There’s a heavy sadness to that knowledge. And I see our family’s experience here as a microcosm that mirrors many of the things America struggles with today. As a society, America also values the safety of a sharp blade and the view that the empowered individual is the path to greatness. And as a society, we still struggle to find answers that we can accept to balance that deeply-held belief with appropriate restraint.
We see it with actual weapons, sure, but it runs deeper than that — we see it in our attitude toward laws, in our approach to geopolitics, in the debate about content moderation online, in the way we struggle to balance the traditions that made us great with the realities of a modernity accelerating with a speed the founders of those traditions could not possibly have imagined.
I feel this tension too — the tension between the empowered individual, which I believe in deeply, and a duty of care toward others, which I also believe in. It seems to me we’re missing some frameworks here as a country, too: we find ourselves discovering a lot of bathrobe pistols while also not wanting to temper the beliefs that put them there. And like an awkward grandson humbled and frozen in the presence of the patriarch, we’re simply not sure what to do about any of it yet.
I love you grandpa.
I’m gonna try and do you proud.
My grandfather took me fishing every time we visited his home in Thermopolis, Wy. The Bighorn River is to this day, my favorite river on Earth. He was a tower of a man at 6'5'' of 285 lb. Before he "retired" to feed the buffalo at Hot Springs State Park at the Buffalo Pasture, he employed as a policeman for the town of Riverton, Wy. I owe a whole lot to that tower.
Thank you for sharing this.
I appreciate you writing this. Your grandfather sounded like he was a great man. My dad was a Vietnam Veteran who taught me the value of personal strength, resilience and integrity. He was, he is, my hero. He was also a flawed man who made mistakes, who became frail and hid mind faltered after fighting cancer w/ chemotherapy for 6 years more than likely given to him by Agent Orange. My dad did not regret his sacrifice. Neither do I. The sacrifices our family's made for this country give me pride. Our humanity is so humbling.

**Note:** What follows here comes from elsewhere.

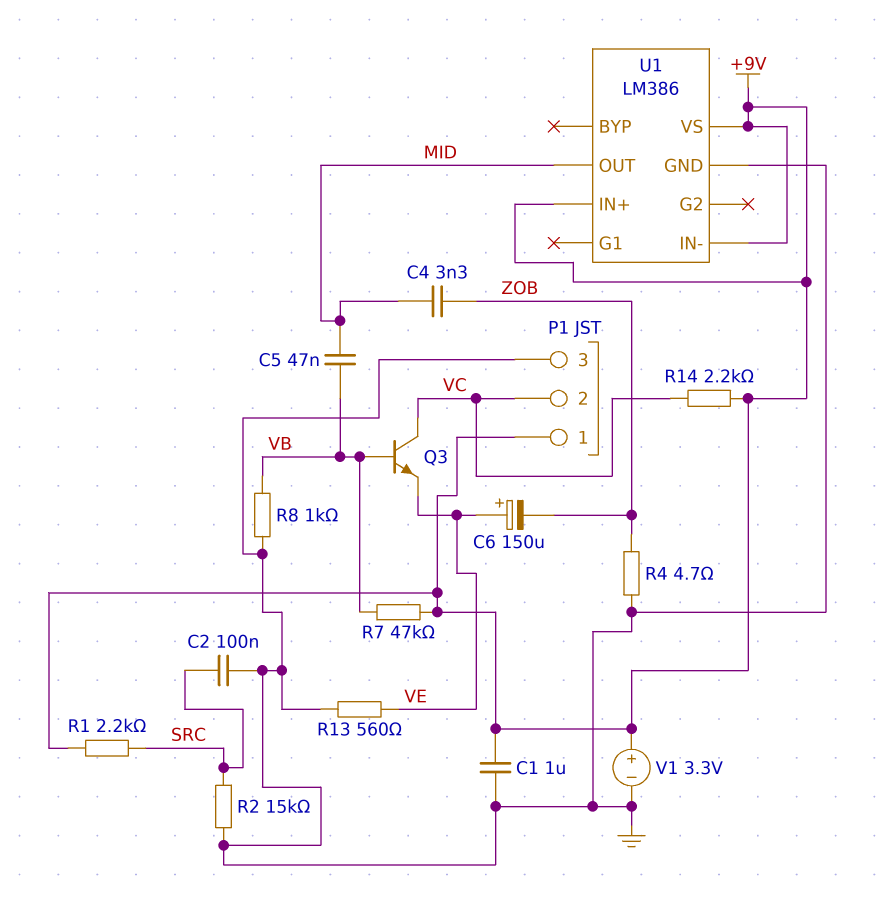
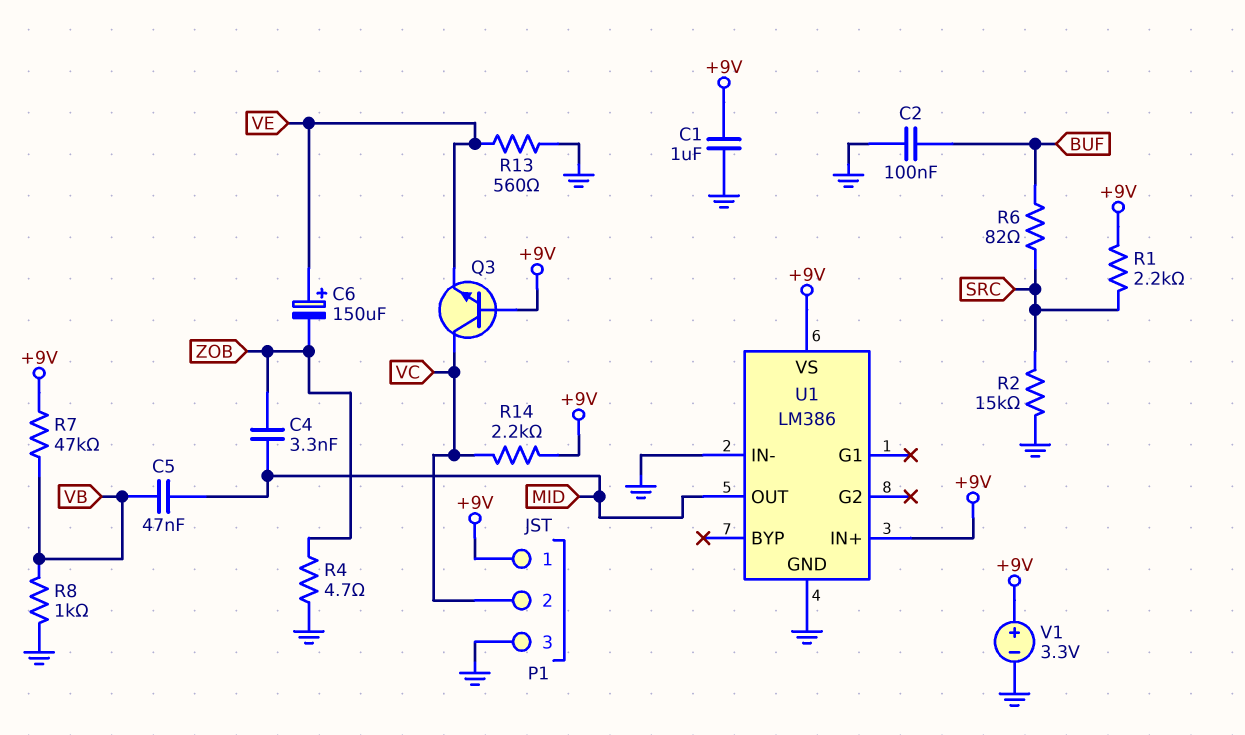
C2: 100nF (GND, SRC) -> 100nF (BUF, GND)
Q3: NPN (B VB, C VC, E VE) -> NPN (B +9V, C VC, E VE)
R6: none -> 82 (BUF, SRC)
U1 pin IN-: +9V -> GND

My father worked his ass off to give his family a better chance. Hard work and perseverance were his daily sermons, preached through his daily actions. He taught leadership through integrity and respect. He is my lifelong mentor.
I wholeheartedly believe you will make your grandfather proud Travis. I believe he'd be proud of you now, though the work of protecting our country is far from done. I look forward to following your journey. You inspire me daily to continue my own legacy.